I have just finished correcting the page proofs for my latest book, on a subject as different from elephants and rhinoceroses as it is possible to imagine: hummingbirds, the smallest and most extraordinary of birds. 

As I say in my introduction: "There are many books about hummingbirds, and I wanted to make this one a bit different.  Rather than turn out yet another general natural history of the hummingbird family, I have made the theme of this book the things that make these extraordinary creatures unique among birds. To do that, I have focused on the most recent scientific research into their relationships, their lives and their chances for survival.  Much of this information has not, to my knowledge, appeared in any book for the general reader."

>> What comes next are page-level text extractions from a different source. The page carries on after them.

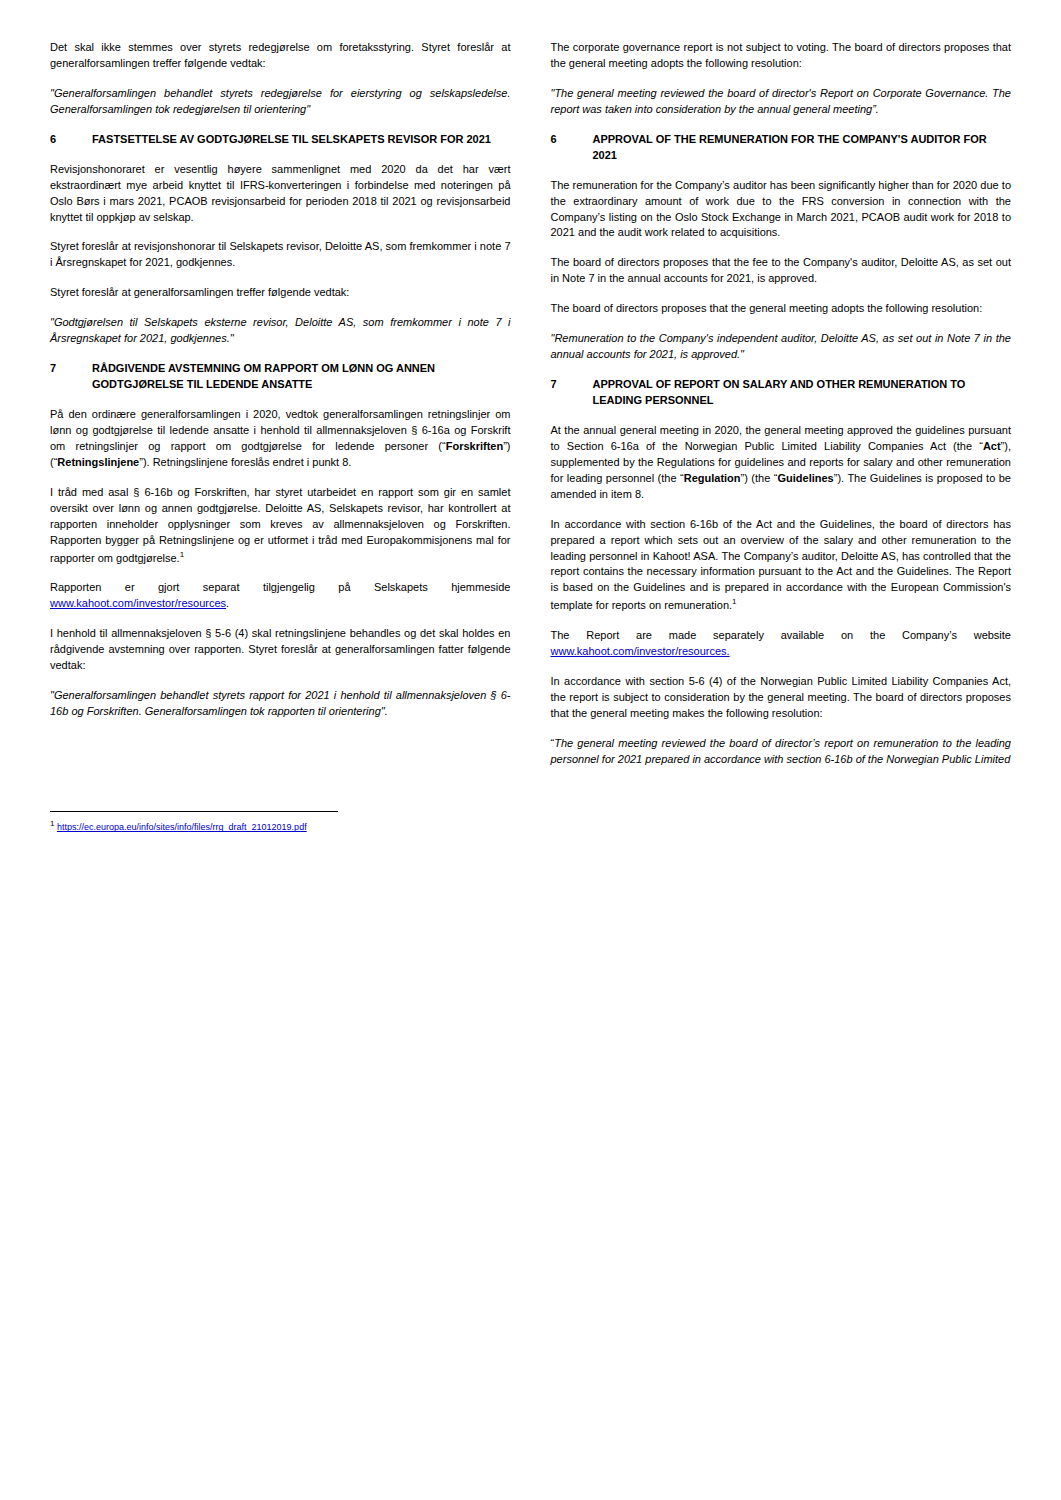Det skal ikke stemmes over styrets redegjørelse om foretaksstyring. Styret foreslår at generalforsamlingen treffer følgende vedtak:
"Generalforsamlingen behandlet styrets redegjørelse for eierstyring og selskapsledelse. Generalforsamlingen tok redegjørelsen til orientering"
6 FASTSETTELSE AV GODTGJØRELSE TIL SELSKAPETS REVISOR FOR 2021
Revisjonshonoraret er vesentlig høyere sammenlignet med 2020 da det har vært ekstraordinært mye arbeid knyttet til IFRS-konverteringen i forbindelse med noteringen på Oslo Børs i mars 2021, PCAOB revisjonsarbeid for perioden 2018 til 2021 og revisjonsarbeid knyttet til oppkjøp av selskap.
Styret foreslår at revisjonshonorar til Selskapets revisor, Deloitte AS, som fremkommer i note 7 i Årsregnskapet for 2021, godkjennes.
Styret foreslår at generalforsamlingen treffer følgende vedtak:
"Godtgjørelsen til Selskapets eksterne revisor, Deloitte AS, som fremkommer i note 7 i Årsregnskapet for 2021, godkjennes."
7 RÅDGIVENDE AVSTEMNING OM RAPPORT OM LØNN OG ANNEN GODTGJØRELSE TIL LEDENDE ANSATTE
På den ordinære generalforsamlingen i 2020, vedtok generalforsamlingen retningslinjer om lønn og godtgjørelse til ledende ansatte i henhold til allmennaksjeloven § 6-16a og Forskrift om retningslinjer og rapport om godtgjørelse for ledende personer (“Forskriften”) (“Retningslinjene”). Retningslinjene foreslås endret i punkt 8.
I tråd med asal § 6-16b og Forskriften, har styret utarbeidet en rapport som gir en samlet oversikt over lønn og annen godtgjørelse. Deloitte AS, Selskapets revisor, har kontrollert at rapporten inneholder opplysninger som kreves av allmennaksjeloven og Forskriften. Rapporten bygger på Retningslinjene og er utformet i tråd med Europakommisjonens mal for rapporter om godtgjørelse.1
Rapporten er gjort separat tilgjengelig på Selskapets hjemmeside www.kahoot.com/investor/resources.
I henhold til allmennaksjeloven § 5-6 (4) skal retningslinjene behandles og det skal holdes en rådgivende avstemning over rapporten. Styret foreslår at generalforsamlingen fatter følgende vedtak:
"Generalforsamlingen behandlet styrets rapport for 2021 i henhold til allmennaksjeloven § 6-16b og Forskriften. Generalforsamlingen tok rapporten til orientering".
The corporate governance report is not subject to voting. The board of directors proposes that the general meeting adopts the following resolution:
"The general meeting reviewed the board of director's Report on Corporate Governance. The report was taken into consideration by the annual general meeting”.
6 APPROVAL OF THE REMUNERATION FOR THE COMPANY'S AUDITOR FOR 2021
The remuneration for the Company’s auditor has been significantly higher than for 2020 due to the extraordinary amount of work due to the FRS conversion in connection with the Company’s listing on the Oslo Stock Exchange in March 2021, PCAOB audit work for 2018 to 2021 and the audit work related to acquisitions.
The board of directors proposes that the fee to the Company's auditor, Deloitte AS, as set out in Note 7 in the annual accounts for 2021, is approved.
The board of directors proposes that the general meeting adopts the following resolution:
"Remuneration to the Company's independent auditor, Deloitte AS, as set out in Note 7 in the annual accounts for 2021, is approved."
7 APPROVAL OF REPORT ON SALARY AND OTHER REMUNERATION TO LEADING PERSONNEL
At the annual general meeting in 2020, the general meeting approved the guidelines pursuant to Section 6-16a of the Norwegian Public Limited Liability Companies Act (the “Act”), supplemented by the Regulations for guidelines and reports for salary and other remuneration for leading personnel (the “Regulation”) (the “Guidelines”). The Guidelines is proposed to be amended in item 8.
In accordance with section 6-16b of the Act and the Guidelines, the board of directors has prepared a report which sets out an overview of the salary and other remuneration to the leading personnel in Kahoot! ASA. The Company’s auditor, Deloitte AS, has controlled that the report contains the necessary information pursuant to the Act and the Guidelines. The Report is based on the Guidelines and is prepared in accordance with the European Commission's template for reports on remuneration.1
The Report are made separately available on the Company’s website www.kahoot.com/investor/resources.
In accordance with section 5-6 (4) of the Norwegian Public Limited Liability Companies Act, the report is subject to consideration by the general meeting. The board of directors proposes that the general meeting makes the following resolution:
“The general meeting reviewed the board of director’s report on remuneration to the leading personnel for 2021 prepared in accordance with section 6-16b of the Norwegian Public Limited
1 https://ec.europa.eu/info/sites/info/files/rrg_draft_21012019.pdf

If that doesn't excite you, let me add that the book is filled with a beautiful hummingbird photographs by the acknowledged masters of the art, Michael and Patricia Fogden. 

Hummingbirds is already available for pre-order on Amazon and other sites.  For those of a scholarly bent, I will be posting the full list of references I consulted for the book on this site (as soon as I figure out how!).

Thursday, May 15, 2014

Ivory, Horn and Blood a Silver Nautilus Award Winner!

Ivory, Horn and Blood has been named as a 2014 Nautilus Silver Winner in the Category of Journalism/Investigative Reporting.  The Nautilus Book Awards, according to their website, represent "Better Books for a Better World." "Now in its 15th year, this unique book award program continues to gain prestige with authors and publishers around the world as it seeks, honors, awards and promotes print books that inspire and connect our lives as individuals, communities and global citizens."

 Ivory, Horn and Blood has also received an Honorable Mention for General Non-Fiction in the 2014 Green Book Festival.